Since April, foreclosures have declined from 119 to 87, a positive outlook for the county’s economy. The number of foreclosed houses continued to drop in May to 95, then to 88 in June.
Steve Holcomb, president of United Community Bank and member of the Cherokee County Development Authority, said while the numbers have dropped tremendously since last year, it could be easing off some.
“We’ve seen the largest improvement ... and some banks are still dealing with it. Foreclosures will continue, but we could see it easing off more,” Holcomb said.
Holcomb said there’s still room for improvement, and as unemployment rates decrease, the foreclosures will also decrease.
“We’re not back to where we want to be, but we’re continuing to take the right direction to lower the foreclosure rate,” Holcomb said. “I expect it to lower at a steadier pace than the significantly fast rate we saw this past year.”

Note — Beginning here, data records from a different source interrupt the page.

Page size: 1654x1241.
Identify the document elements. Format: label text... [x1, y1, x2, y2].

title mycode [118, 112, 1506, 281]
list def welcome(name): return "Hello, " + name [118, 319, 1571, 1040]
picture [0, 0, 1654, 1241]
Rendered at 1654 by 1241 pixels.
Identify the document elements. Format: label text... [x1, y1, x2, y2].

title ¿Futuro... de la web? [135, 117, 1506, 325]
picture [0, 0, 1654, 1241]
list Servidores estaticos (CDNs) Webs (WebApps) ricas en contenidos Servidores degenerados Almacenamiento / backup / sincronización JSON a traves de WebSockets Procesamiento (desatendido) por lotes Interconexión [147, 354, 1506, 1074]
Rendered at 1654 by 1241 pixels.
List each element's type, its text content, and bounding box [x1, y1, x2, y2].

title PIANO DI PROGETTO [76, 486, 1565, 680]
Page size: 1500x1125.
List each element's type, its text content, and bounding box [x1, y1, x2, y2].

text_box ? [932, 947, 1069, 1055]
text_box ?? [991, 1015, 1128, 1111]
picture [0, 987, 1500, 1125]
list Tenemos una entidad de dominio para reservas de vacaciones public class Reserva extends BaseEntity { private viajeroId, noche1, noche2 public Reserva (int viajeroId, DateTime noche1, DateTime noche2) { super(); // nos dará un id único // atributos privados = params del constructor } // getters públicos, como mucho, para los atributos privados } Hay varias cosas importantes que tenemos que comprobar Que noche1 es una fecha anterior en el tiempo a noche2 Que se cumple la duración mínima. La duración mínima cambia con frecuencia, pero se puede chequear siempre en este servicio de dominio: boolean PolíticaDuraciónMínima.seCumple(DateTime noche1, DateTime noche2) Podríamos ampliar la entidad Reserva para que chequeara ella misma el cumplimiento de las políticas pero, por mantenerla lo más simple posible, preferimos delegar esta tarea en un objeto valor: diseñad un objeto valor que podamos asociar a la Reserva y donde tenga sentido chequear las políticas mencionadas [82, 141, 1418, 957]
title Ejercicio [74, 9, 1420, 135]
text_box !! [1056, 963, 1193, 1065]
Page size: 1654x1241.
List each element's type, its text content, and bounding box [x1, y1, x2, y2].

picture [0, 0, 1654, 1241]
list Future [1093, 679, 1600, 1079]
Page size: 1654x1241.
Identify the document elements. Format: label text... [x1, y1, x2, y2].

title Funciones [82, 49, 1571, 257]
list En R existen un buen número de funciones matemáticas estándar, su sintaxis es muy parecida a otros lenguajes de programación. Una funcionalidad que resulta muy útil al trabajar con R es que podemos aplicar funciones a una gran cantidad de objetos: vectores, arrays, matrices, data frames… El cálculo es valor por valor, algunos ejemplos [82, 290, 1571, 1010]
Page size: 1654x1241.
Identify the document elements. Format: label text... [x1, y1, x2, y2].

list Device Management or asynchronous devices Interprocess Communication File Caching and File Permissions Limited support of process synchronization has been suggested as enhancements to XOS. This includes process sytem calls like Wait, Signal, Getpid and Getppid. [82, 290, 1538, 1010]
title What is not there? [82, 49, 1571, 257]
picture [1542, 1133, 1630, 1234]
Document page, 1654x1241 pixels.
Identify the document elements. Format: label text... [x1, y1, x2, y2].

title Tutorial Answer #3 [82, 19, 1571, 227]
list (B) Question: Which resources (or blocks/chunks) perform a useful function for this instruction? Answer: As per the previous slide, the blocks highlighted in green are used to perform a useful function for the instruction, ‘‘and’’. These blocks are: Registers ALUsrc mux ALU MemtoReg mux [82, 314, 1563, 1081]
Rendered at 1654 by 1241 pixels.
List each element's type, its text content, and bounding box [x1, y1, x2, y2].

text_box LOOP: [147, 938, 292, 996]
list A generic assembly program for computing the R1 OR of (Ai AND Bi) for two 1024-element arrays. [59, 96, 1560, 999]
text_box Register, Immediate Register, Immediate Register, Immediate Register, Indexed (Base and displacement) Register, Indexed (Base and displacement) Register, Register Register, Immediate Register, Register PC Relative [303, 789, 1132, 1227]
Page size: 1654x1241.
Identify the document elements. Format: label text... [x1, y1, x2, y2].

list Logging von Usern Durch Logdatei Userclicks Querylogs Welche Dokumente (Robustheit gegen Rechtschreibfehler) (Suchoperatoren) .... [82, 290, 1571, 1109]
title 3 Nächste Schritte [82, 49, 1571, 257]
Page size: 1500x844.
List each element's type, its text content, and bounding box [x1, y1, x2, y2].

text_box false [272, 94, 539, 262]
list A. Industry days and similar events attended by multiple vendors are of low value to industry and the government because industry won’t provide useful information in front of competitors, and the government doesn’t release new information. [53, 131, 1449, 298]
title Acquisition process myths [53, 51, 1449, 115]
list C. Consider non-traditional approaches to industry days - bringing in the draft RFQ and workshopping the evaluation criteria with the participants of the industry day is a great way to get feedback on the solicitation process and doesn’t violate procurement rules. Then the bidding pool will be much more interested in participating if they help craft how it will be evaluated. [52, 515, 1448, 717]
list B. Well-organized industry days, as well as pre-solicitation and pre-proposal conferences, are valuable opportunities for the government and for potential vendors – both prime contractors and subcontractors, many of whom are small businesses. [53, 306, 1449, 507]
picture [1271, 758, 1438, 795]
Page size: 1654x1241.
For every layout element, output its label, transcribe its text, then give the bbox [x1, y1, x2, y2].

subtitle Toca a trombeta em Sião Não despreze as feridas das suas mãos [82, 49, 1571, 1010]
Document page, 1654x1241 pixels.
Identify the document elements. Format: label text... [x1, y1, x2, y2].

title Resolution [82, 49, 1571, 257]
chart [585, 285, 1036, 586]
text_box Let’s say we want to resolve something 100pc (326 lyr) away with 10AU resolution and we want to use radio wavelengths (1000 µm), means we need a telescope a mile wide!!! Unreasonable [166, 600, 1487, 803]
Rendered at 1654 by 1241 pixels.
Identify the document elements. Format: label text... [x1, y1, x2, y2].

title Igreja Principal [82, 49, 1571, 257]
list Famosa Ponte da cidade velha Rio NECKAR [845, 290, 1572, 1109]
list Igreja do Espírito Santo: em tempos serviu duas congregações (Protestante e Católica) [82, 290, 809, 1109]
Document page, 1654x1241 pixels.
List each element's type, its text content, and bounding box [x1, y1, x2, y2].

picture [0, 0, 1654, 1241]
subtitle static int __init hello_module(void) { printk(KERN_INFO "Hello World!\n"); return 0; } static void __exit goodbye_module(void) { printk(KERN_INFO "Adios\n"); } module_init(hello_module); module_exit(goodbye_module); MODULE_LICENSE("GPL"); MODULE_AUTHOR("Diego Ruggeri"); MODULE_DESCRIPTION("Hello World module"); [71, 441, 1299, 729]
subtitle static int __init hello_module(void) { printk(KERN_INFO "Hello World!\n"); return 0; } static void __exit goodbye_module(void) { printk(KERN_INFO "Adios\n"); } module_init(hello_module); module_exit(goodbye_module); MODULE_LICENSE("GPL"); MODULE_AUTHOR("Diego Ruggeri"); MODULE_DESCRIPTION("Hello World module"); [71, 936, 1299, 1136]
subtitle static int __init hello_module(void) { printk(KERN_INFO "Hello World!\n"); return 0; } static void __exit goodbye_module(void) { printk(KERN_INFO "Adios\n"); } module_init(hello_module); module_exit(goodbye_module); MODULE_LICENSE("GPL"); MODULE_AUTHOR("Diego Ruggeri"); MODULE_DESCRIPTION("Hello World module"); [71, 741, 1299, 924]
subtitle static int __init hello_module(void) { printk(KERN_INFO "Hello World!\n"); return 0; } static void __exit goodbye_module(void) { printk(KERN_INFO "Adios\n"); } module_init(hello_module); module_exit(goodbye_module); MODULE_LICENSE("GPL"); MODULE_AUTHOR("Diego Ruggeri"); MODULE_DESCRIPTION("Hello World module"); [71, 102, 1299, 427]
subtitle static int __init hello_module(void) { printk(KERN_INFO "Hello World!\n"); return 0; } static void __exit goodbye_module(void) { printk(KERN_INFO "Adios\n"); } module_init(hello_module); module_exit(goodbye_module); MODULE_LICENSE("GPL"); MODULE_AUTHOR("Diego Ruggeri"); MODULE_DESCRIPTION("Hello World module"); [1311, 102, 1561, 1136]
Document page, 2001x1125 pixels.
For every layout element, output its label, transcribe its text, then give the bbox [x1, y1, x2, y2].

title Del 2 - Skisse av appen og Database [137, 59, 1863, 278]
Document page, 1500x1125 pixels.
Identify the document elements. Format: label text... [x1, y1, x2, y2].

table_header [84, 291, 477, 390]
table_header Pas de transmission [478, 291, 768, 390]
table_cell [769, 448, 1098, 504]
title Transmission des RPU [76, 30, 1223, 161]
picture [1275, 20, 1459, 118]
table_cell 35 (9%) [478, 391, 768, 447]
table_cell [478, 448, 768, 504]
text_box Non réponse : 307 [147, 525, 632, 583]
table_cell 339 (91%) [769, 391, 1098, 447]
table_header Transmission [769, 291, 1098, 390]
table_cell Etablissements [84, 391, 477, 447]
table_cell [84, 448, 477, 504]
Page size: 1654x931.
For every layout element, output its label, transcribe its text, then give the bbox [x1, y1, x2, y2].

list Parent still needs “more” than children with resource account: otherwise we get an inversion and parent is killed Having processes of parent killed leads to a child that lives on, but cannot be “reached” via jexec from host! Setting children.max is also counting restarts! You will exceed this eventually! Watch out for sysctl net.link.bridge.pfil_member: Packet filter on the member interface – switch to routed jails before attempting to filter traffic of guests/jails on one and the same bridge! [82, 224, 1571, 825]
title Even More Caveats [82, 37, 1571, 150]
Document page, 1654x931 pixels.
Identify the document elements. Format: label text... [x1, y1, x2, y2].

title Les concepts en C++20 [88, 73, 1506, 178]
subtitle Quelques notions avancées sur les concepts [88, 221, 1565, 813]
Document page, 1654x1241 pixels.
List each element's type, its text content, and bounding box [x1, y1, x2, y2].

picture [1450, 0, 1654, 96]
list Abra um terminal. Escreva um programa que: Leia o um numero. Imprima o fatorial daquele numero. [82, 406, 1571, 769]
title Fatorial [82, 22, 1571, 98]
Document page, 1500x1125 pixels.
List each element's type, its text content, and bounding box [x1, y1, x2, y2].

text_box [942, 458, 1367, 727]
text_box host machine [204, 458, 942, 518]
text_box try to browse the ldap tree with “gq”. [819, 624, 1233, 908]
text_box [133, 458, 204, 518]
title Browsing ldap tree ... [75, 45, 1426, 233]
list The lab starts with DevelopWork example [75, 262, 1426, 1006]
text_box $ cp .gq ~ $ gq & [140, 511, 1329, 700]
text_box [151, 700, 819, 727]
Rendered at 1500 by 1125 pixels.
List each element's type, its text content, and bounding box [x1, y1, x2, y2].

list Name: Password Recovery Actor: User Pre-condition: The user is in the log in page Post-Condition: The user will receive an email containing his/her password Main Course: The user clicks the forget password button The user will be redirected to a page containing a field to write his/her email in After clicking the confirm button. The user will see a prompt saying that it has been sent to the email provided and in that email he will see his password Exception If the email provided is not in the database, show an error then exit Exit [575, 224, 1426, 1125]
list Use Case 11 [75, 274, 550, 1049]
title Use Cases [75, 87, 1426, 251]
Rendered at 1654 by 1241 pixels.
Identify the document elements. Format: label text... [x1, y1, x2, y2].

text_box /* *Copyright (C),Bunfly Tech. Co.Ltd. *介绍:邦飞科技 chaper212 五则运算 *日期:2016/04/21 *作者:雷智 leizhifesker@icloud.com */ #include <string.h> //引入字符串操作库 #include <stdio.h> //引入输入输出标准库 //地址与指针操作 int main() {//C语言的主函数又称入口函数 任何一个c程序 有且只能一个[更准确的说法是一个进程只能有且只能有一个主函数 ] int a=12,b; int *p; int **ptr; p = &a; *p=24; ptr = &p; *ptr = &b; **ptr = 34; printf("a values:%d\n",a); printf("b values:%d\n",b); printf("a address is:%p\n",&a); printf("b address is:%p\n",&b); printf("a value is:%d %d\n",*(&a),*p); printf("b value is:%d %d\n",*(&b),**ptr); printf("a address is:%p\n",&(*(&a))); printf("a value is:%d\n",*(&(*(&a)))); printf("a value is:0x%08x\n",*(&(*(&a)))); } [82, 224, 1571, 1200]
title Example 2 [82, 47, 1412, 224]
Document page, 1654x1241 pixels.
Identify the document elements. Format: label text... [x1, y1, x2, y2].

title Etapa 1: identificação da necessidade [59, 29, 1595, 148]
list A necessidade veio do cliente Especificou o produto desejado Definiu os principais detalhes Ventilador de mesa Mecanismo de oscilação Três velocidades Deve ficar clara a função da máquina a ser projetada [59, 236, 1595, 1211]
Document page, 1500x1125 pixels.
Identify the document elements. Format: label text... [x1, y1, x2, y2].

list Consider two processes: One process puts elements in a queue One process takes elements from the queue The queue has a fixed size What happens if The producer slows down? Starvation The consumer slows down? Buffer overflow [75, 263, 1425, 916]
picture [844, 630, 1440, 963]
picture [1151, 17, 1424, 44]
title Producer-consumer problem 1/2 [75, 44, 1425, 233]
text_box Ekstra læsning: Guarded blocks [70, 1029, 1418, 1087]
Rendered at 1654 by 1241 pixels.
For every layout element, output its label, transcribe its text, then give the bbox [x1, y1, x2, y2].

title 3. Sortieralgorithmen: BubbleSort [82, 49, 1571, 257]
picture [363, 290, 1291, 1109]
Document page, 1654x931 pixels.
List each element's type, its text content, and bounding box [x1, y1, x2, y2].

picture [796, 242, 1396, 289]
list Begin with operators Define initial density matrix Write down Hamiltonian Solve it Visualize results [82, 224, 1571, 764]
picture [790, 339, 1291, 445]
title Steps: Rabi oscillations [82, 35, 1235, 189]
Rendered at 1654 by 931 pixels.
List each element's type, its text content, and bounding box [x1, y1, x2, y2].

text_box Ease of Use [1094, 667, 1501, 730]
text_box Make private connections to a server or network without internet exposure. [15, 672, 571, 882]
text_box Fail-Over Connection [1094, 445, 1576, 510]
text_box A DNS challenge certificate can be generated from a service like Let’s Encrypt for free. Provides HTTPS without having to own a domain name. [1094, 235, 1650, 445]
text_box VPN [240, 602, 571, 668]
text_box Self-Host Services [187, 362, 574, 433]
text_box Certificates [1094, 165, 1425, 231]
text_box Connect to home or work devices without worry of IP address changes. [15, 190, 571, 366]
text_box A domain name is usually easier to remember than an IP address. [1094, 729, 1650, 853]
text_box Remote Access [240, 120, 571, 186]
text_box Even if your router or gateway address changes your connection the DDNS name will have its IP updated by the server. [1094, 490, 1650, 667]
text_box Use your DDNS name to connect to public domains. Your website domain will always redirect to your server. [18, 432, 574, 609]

Wanda Roach, a Realtor with ERA Sunrise Realty, said two factors are playing a role in the reduction of foreclosures — job market improvement and low interest rates.
“I think people who are now employed are able to make their payments due to the job market improving,” Roach said. “We have such a low inventory right now, it’s helped us to bring the house prices up, and we’re starting to see bidding wars and people buying it for a price higher than what was listed.”
She said the first six months of the year have been successful for her and other agents as people continue to slowly climb out of the recession.
“People are still interested in buying foreclosures, there’s just a lot less to choose from, but the good thing is interest rates remain low and allow people to qualify, then go ahead and buy,” Roach said.
Lisa Morton, listing specialist for the Premier Group, based in Woodstock, said another factor that is helping decrease foreclosures quickly is big investment fund groups buying the properties before they even hit the market.
“There’s been a definite steady decrease in foreclosures and short sales, and a lot of what’s driving that is big investment fund groups buying foreclosed properties on the courthouse steps and they’re not even hitting the market,” Morton said. “Those companies are purchasing a lot of homes in Cherokee and metro Atlanta and will have a plan to rent them out for the next five to seven years.”
Morton noted since those companies are buying the foreclosures then renting the properties, it plays a role in the low inventory. However, she expects as new construction begins, realtors and buyers will see a shift and have more inventory to choose from.